Wrong reason: Users believe that "Optimized Battery Charging" will extend the charging time, causing the battery to be in a charging state for a long time and damaging the cells.
Correction: The core logic of "Optimized Battery Charging" is to avoid the battery being in a high-voltage 100% state for a long time. When enabled, the system will slow down charging after 80% and charge to 100% before the user uses it, reducing the high-voltage charging time and thus slowing down aging.
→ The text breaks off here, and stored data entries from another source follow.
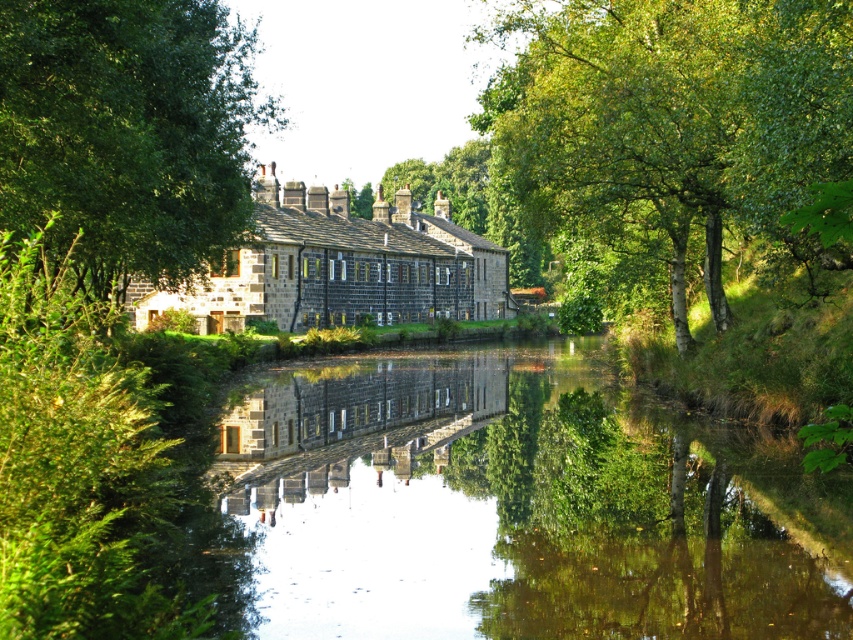
You are standing at the edge of the river in the rural scene and want to find the green leafy tree at upper center. According to the coordinates provided, where should you look relative to your position?

The green leafy tree at upper center is located at coordinates point (672, 115), which means it is positioned slightly to the left and above your current viewpoint along the river.

You are standing on the bank of the river and want to take a photo of the green leafy tree at upper center and the smooth reflective water at center. Which object is closer to the camera?

The green leafy tree at upper center is closer to the camera because the smooth reflective water at center is positioned under it, meaning the tree is above the water in the scene.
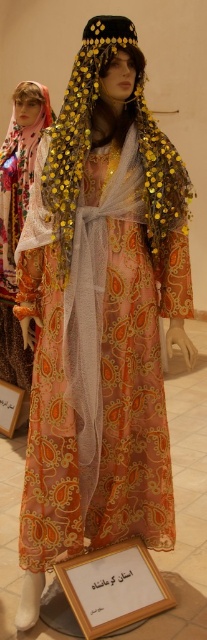
Question: Based on their relative distances, which object is farther from the matte white scarf at left?

Choices:
 (A) wooden plaque at lower center
 (B) white paper at center

Answer: (A)

Question: Considering the real-world distances, which object is farthest from the white paper at center?

Choices:
 (A) matte white scarf at left
 (B) wooden plaque at lower center

Answer: (B)

Question: Does matte white scarf at left have a greater width compared to white paper at center?

Choices:
 (A) no
 (B) yes

Answer: (B)

Question: Which point is farther to the camera?

Choices:
 (A) matte white scarf at left
 (B) wooden plaque at lower center

Answer: (A)

Question: Can you confirm if wooden plaque at lower center is bigger than white paper at center?

Choices:
 (A) yes
 (B) no

Answer: (A)

Question: Does matte white scarf at left have a lesser width compared to wooden plaque at lower center?

Choices:
 (A) no
 (B) yes

Answer: (B)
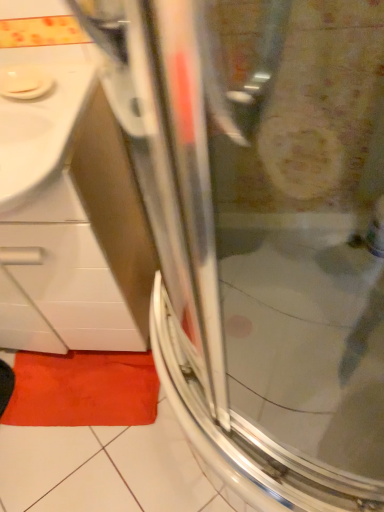
Question: Is point (34, 58) positioned closer to the camera than point (99, 354)?

Choices:
 (A) closer
 (B) farther

Answer: (A)

Question: In the image, is white glossy sink at upper left on the left side or the right side of orange fabric bath mat at lower left?

Choices:
 (A) right
 (B) left

Answer: (B)

Question: Looking at the image, does white glossy sink at upper left seem bigger or smaller compared to orange fabric bath mat at lower left?

Choices:
 (A) big
 (B) small

Answer: (A)

Question: Is point (87, 368) closer or farther from the camera than point (6, 97)?

Choices:
 (A) closer
 (B) farther

Answer: (B)

Question: Is orange fabric bath mat at lower left situated inside white glossy sink at upper left or outside?

Choices:
 (A) outside
 (B) inside

Answer: (A)

Question: Considering the relative positions of orange fabric bath mat at lower left and white glossy sink at upper left in the image provided, is orange fabric bath mat at lower left to the left or to the right of white glossy sink at upper left?

Choices:
 (A) right
 (B) left

Answer: (A)

Question: In terms of size, does orange fabric bath mat at lower left appear bigger or smaller than white glossy sink at upper left?

Choices:
 (A) small
 (B) big

Answer: (A)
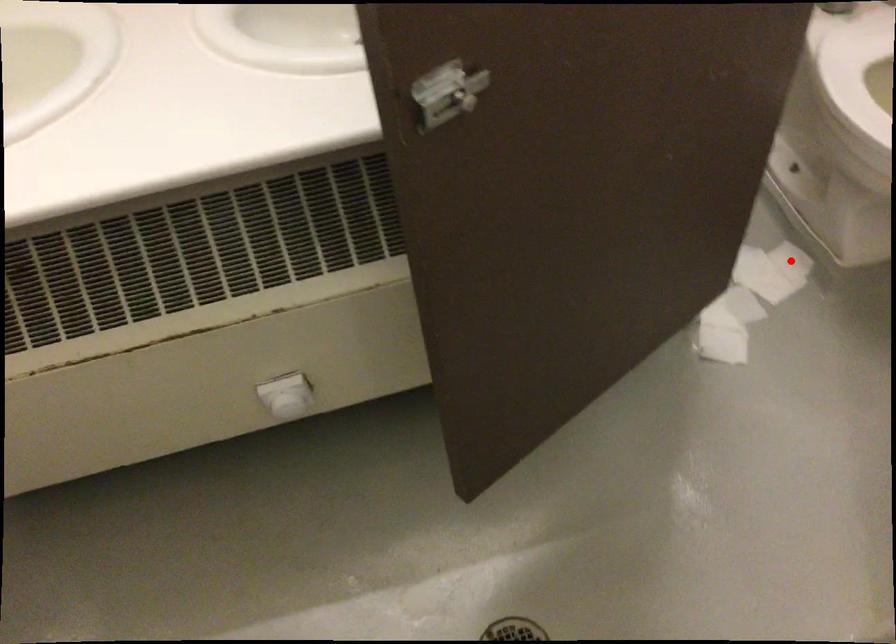
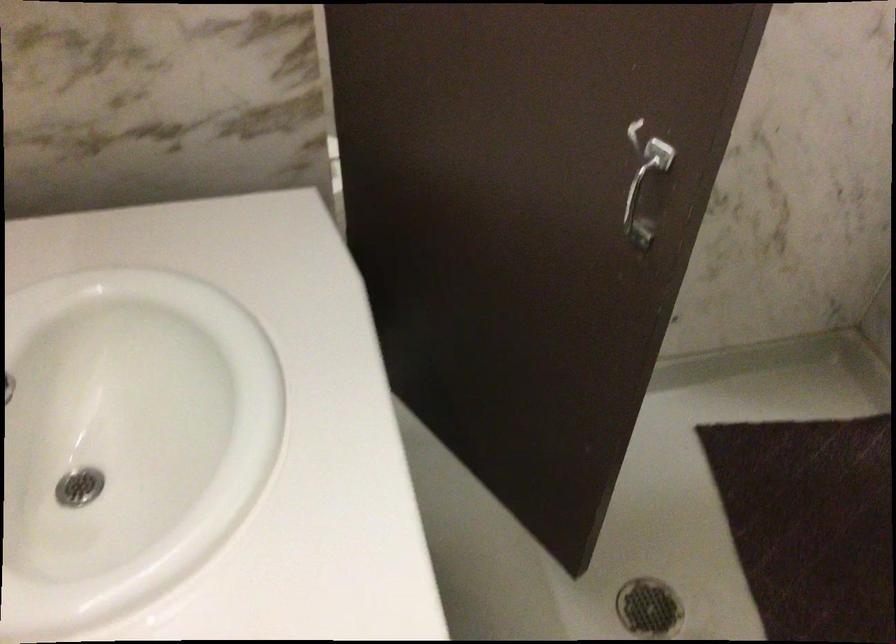
Question: I am providing you with two images of the same scene from different viewpoints. A red point is marked on the first image. Can you still see the location of the red point in image 2?

Choices:
 (A) Yes
 (B) No

Answer: (B)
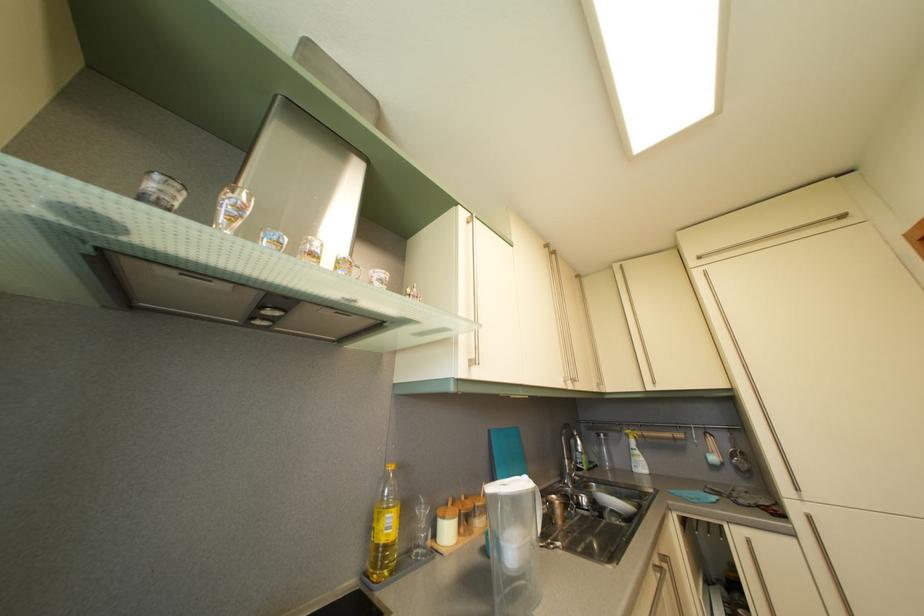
For used batteries, it is recommended to keep this function enabled, especially for overnight charging scenarios.
Myth 5: "Charging to full before long-term storage is safer"
Wrong reason: Users worry that the battery will not wake up if it is undercharged, so they choose to store it fully charged, ignoring the high-voltage damage to the cells in the full charge state.
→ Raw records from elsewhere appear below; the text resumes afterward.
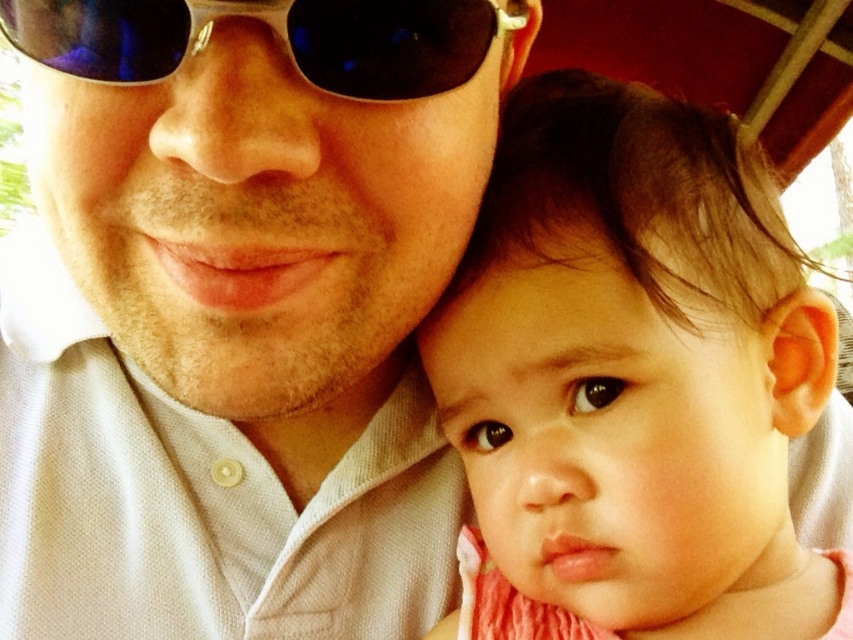
You are taking a photo of two people in the scene. The adult male and the young child are positioned at point [616,616] and point [109,74] respectively. Which person is closer to the camera?

The adult male at point [616,616] is closer to the camera than the young child at point [109,74].

You are a photographer adjusting your camera settings. You notice the matte white shirt at center and the sunglasses at upper center in your frame. Which object should you focus on first if you want to capture the larger object clearly?

The matte white shirt at center is larger in size than the sunglasses at upper center, so you should focus on the matte white shirt at center first to capture the larger object clearly.

You are a photographer adjusting the lighting for a photo shoot. You notice the matte white shirt at center and the smooth pink fabric at center. Which object should you focus on to ensure proper exposure since it is covering the other object?

The matte white shirt at center is positioned over smooth pink fabric at center, so focusing on the matte white shirt at center will ensure proper exposure as it is covering the other object.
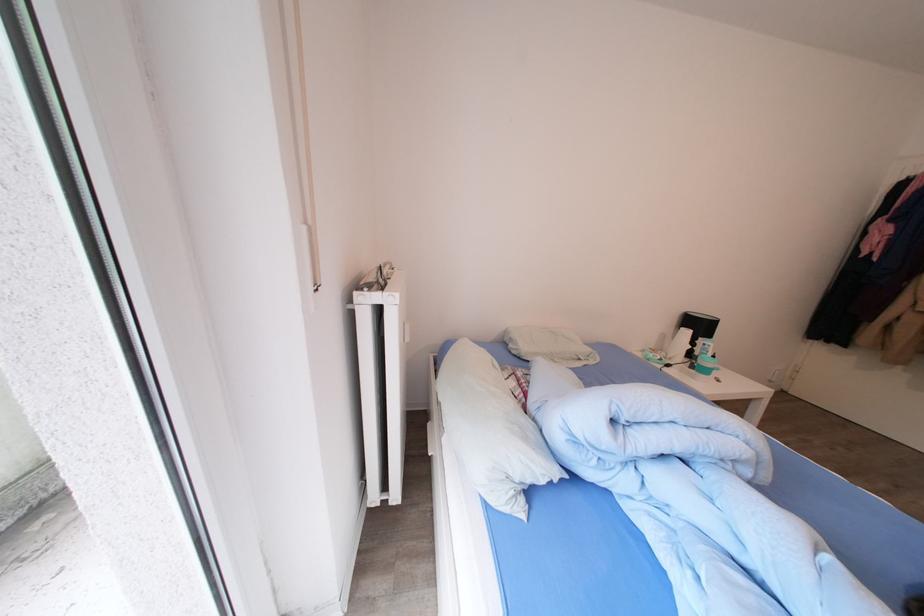
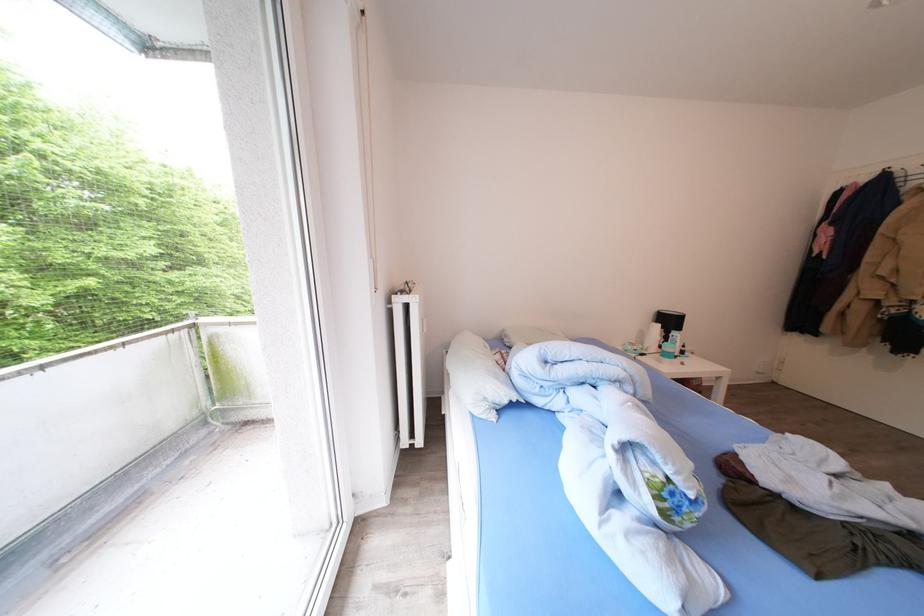
In the second image, find the point that corresponds to pixel 535 444 in the first image.

(505, 383)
Correction: For long-term storage (more than 1 month), the optimal battery power is 40%-60%. Storing at full charge keeps the cells in a high-voltage state, accelerating electrolyte decomposition; storing at low power (below 20%) causes "over-discharge" of the cells, resulting in permanent capacity damage. Correct method: Charge the battery to 50% before storage, place it in a dry environment at 16℃-22℃, and supplement charging to 50% every 1-2 months to maintain cell activity.
Auxiliary Measures to Extend the Life of Used iPhone Batteries
(Used with "Shallow Charge and Discharge")
1.Temperature Control: Avoid Extreme Environments
High-temperature protection: Avoid using the phone in high-temperature environments such as direct sunlight and car exposure. When the temperature exceeds 35℃, turn off high-power functions such as 5G and large games to reduce battery heat; choose a well-ventilated place for charging, avoiding stacking the phone and charger.
Low-temperature protection: Keep the phone warm in a pocket when using it outdoors in winter, and avoid using it when the power is below 30% in low-temperature environments; do not charge in low temperatures—allow it to return to room temperature first.
2.Power Optimization: Reduce Battery Load
System setting optimization: Disable unnecessary background app refresh, location services, and push notifications to reduce invalid power consumption; enable "Low Power Mode" (when the power is below 50%) to reduce processor frequency and screen brightness, reducing battery load.
Application usage specifications: Reduce the usage time of high-power scenarios such as large games and 4K video shooting. Such scenarios cause the battery to run at high load continuously, increasing heat and accelerating aging; use Wi-Fi instead of 5G—5G network power consumption is 2-3 times that of Wi-Fi, which can effectively reduce power consumption speed.
3.Regular Calibration: Maintain Data Accuracy
Perform capacity calibration once a month (only for batteries with health ≥70%) as follows: ① Charge to 90% and use normally until 20% (not below 15%); ② Charge to 90% with a slow charger, using the phone normally during the process without shutting down; ③ Restart the phone, and the system will re-read the battery capacity data to ensure accurate health display. The purpose of calibration is to allow the system to accurately identify the battery status, avoiding abnormal charging strategies due to data deviations and indirectly protecting the battery.
4.Regular Detection: Detect Problems in Time
Test key battery indicators every 3 months: ① Health (Settings → Battery → Battery Health & Charging). If it drops by more than 5% within 3 months, check usage habits or potential hardware issues; ② Internal resistance (tested with professional tools). If the internal resistance exceeds 60mΩ, the cell is severely aged and needs to be replaced; ③ Charging efficiency (record the time from 20% to 90% charge). Normal slow charging should take 1.5-2 hours. If it exceeds 2.5 hours, the charging accessories may be aged or the battery is degraded—replace the accessories or battery in a timely manner.